Pooling Proportions with Empirical Bayes

statistics
Published

February 7, 2022

Calculating binomial proportions by group is inherently noisy for small groups. The standard deviation for a group is \(\sqrt{\frac{p(1-p)}{N}}\), where \(p\) is the true proportion of the group and \(N\) the size of the group. The numerator is always at least as large as the distance to 0 or 1, so for small \(N\) the uncertainty is very large relative to the measurement. The resolution of the measurement is at most \(1/N\); with \(N=2\) the only possible outcomes are 0%, 50% or 100%. Because of this in rankings the small groups are always near the top and the bottom.
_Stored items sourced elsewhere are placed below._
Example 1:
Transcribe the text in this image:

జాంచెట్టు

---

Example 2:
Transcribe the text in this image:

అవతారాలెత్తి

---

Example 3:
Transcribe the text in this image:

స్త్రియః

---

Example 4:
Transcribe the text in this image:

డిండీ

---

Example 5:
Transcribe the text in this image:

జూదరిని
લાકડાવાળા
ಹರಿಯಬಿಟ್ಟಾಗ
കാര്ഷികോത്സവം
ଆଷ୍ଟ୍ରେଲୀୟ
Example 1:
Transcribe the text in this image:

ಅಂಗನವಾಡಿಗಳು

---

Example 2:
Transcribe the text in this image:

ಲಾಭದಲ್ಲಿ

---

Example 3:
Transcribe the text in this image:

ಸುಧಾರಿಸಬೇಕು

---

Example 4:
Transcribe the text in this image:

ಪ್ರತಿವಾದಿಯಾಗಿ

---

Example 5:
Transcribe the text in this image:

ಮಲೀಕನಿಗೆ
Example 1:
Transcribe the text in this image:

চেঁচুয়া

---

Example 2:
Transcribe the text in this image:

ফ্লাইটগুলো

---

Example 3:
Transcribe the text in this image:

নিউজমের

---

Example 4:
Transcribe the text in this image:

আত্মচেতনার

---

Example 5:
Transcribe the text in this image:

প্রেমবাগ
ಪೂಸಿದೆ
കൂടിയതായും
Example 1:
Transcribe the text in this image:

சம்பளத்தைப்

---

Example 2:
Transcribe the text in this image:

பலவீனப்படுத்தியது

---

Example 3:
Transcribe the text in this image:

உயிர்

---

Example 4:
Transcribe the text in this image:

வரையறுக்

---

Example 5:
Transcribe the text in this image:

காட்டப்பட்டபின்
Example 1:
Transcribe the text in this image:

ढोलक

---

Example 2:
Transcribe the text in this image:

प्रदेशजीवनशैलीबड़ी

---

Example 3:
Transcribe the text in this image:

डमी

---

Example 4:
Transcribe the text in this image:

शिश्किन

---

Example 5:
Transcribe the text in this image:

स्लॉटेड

There is a better way to calculate binomial proportions by pooling information across groups. Given the conversion rate over several channels, we know something about the conversion rate for a new unseen channel. The rates of each group can be considered a distribution, and modelled as a hierarchical model. Then a new group starts near the centre of this distribution, and as more data on the group is collected it moves towards the independent group average. The small groups are all pulled to the centre of the distribution, away from the edges of the ranking.

For a binomial distribution the conjugate prior is the beta distribution, which seems like a reasonable start. We could estimate this distribution with standard Bayesian computational techniques such as Markov Chain Monte Carlo, but we can analytically reduce the likelihood into something that can be computed directly. The maximum likelihood estimate (or any other estimate) can be plugged in and the group averages estimated, an Empirical Bayes approach.

Model and Group Estimates

The data is from m groups, with group \(i\) containing \(N_i\) dichotomous outcomes of which \(k_i\) are positive. The group is modelled as a binomial with probability \(\theta_i\), which is the group average we are trying to infer. The groups probabilities are modelled as a Beta distribution where the parameters \(\alpha\) and \(\beta\) are to be inferred.

\[\begin{align} \theta_i & \sim {\rm Beta}(\alpha, \beta) \\ k_i & \sim {\rm Binomial}(N_i, \theta_i) \; \forall i=1,\ldots,m \end{align}\]

Given \(\alpha\) and \(\beta\) the posterior estimates are

\[\hat{\theta}_i = \frac{k_i + \alpha - 1 }{N_i + \alpha + \beta - 2}\]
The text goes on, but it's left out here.